Swedish alternative metal act We Are The Catalyst describe themselves in their press release as being ‘a light in the dark for those who need it most.’ Well, if that light is one of pure annoyance and disgust, and a horrid trip down memory lane to the days of post-grunge and boring alternative rock with bland electronica thrown in, then that was definitely the case for this critic.

To begin with, new album ‘Ephemeral’ starts with a track that does not bode well from the first chord: the guitars are blurry and sound mangled up against some dull synthesisers and keys whilst vocalist Cat Fey wails out some extremely dull vocals that made me want to skip to the next tack, but had to bear for the sake of this review.

Cast your mind back to the early noughties when bands like Hoobastank and The Calling were taking fairly decent alternative rock from the aftermath of the grunge movement and you’d have half of what We Are The Catalyst has to offer.

Comparing ‘Ephemeral’ to other European metal acts, one feels this sounds like a deleted Lullacry release deemed too cringey for the symphonic scene due to the horrid backing vocals and predictable changes from aggressive to heartfelt moments in almost every song.

> _TASK REQUIREMENTS_:
[1] In the review, restate the part that opens with the words containing "Cast your mind" and closes with "almost every song.", replacing "European" with "Scandinavian".
[2] According to the review, how does We Are The Catalyst describe itself in its press release?
[3] Go on with the review of the album "Ephemeral" from its last sentence onward.

> _DATA ENTRIES_:
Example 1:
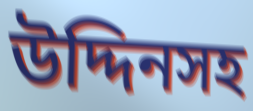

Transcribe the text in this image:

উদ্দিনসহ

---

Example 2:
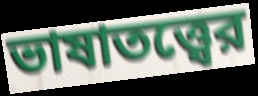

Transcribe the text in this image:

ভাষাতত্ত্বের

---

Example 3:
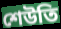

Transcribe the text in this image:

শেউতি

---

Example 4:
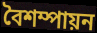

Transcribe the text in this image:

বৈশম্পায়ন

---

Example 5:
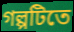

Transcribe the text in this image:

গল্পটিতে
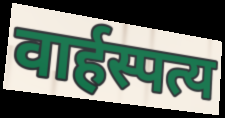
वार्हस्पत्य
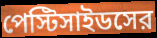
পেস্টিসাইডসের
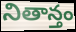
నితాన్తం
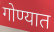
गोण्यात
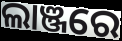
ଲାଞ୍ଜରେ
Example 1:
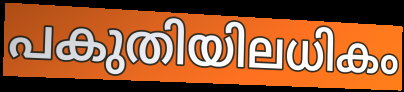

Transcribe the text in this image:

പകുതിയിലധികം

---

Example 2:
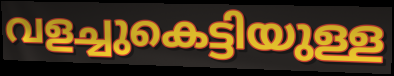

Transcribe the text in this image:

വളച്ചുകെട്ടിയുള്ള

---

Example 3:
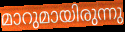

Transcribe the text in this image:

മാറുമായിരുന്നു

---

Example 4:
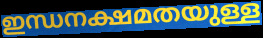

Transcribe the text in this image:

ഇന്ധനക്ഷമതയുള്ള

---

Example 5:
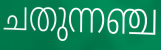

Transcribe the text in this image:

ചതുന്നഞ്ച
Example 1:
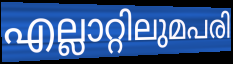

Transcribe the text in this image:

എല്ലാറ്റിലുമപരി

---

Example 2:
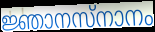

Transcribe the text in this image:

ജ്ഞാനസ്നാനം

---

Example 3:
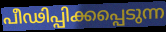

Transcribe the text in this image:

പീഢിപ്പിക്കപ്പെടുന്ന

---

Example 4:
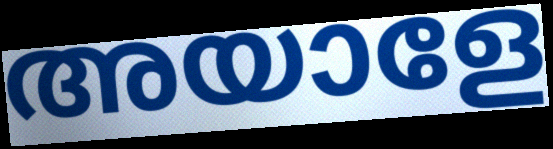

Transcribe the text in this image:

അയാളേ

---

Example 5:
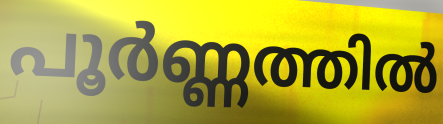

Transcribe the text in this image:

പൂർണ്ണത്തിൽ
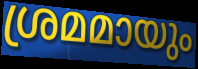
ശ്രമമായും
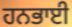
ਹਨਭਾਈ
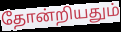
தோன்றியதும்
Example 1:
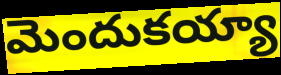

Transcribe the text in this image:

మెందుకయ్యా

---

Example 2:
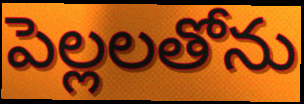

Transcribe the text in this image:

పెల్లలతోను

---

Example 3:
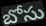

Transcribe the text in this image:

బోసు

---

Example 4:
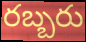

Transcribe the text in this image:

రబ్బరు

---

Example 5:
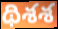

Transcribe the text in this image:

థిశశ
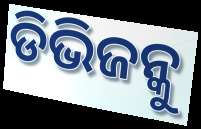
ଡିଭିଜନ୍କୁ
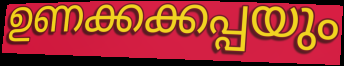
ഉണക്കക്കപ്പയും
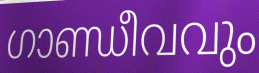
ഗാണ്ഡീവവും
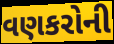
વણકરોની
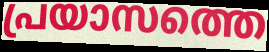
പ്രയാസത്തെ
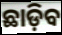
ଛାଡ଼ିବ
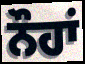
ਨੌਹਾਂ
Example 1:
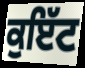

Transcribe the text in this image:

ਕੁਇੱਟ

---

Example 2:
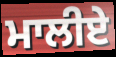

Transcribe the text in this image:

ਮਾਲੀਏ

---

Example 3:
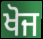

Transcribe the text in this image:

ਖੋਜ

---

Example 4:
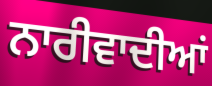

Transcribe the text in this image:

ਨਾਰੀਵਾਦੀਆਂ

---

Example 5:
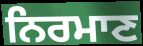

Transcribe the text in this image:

> _ANSWERS FOR THIS EXERCISE_:
[1]
Cast your mind back to the early noughties when bands like Hoobastank and The Calling were taking fairly decent alternative rock from the aftermath of the grunge movement and you’d have half of what We Are The Catalyst has to offer.

Comparing ‘Ephemeral’ to other Scandinavian metal acts, one feels this sounds like a deleted Lullacry release deemed too cringey for the symphonic scene due to the horrid backing vocals and predictable changes from aggressive to heartfelt moments in almost every song.

[2] As "a light in the dark for those who need it most."

[3]
Furthermore, the very tone of this album is uncomfortable. This might be the opinion of just one reviewer so take it with a pinch of salt – but you will find every single cliché of what has made the ‘female fronted’ genre of metal so poor in taste for anyone who has been on the metal scene long enough.

It is hard to determine just what this band was trying to say; if it’s merely ‘don’t give up and let the bullies win’, then they’ve taken a tone that is far too bland and laden with predictable metal clichés like boring guitars and synths to please a wide audience.

Overall, it should be noted that this critic is a veteran metalhead, so We Are The Catalyst is most likely a band I’m too old for, so it would seem appropriate to call them a ‘gateway’ band for the younger generations. However, the term ‘Catalyst’ is described on their website as someone or something that precipitates change – and if they want to change metal to sounding more like this album: no thank you.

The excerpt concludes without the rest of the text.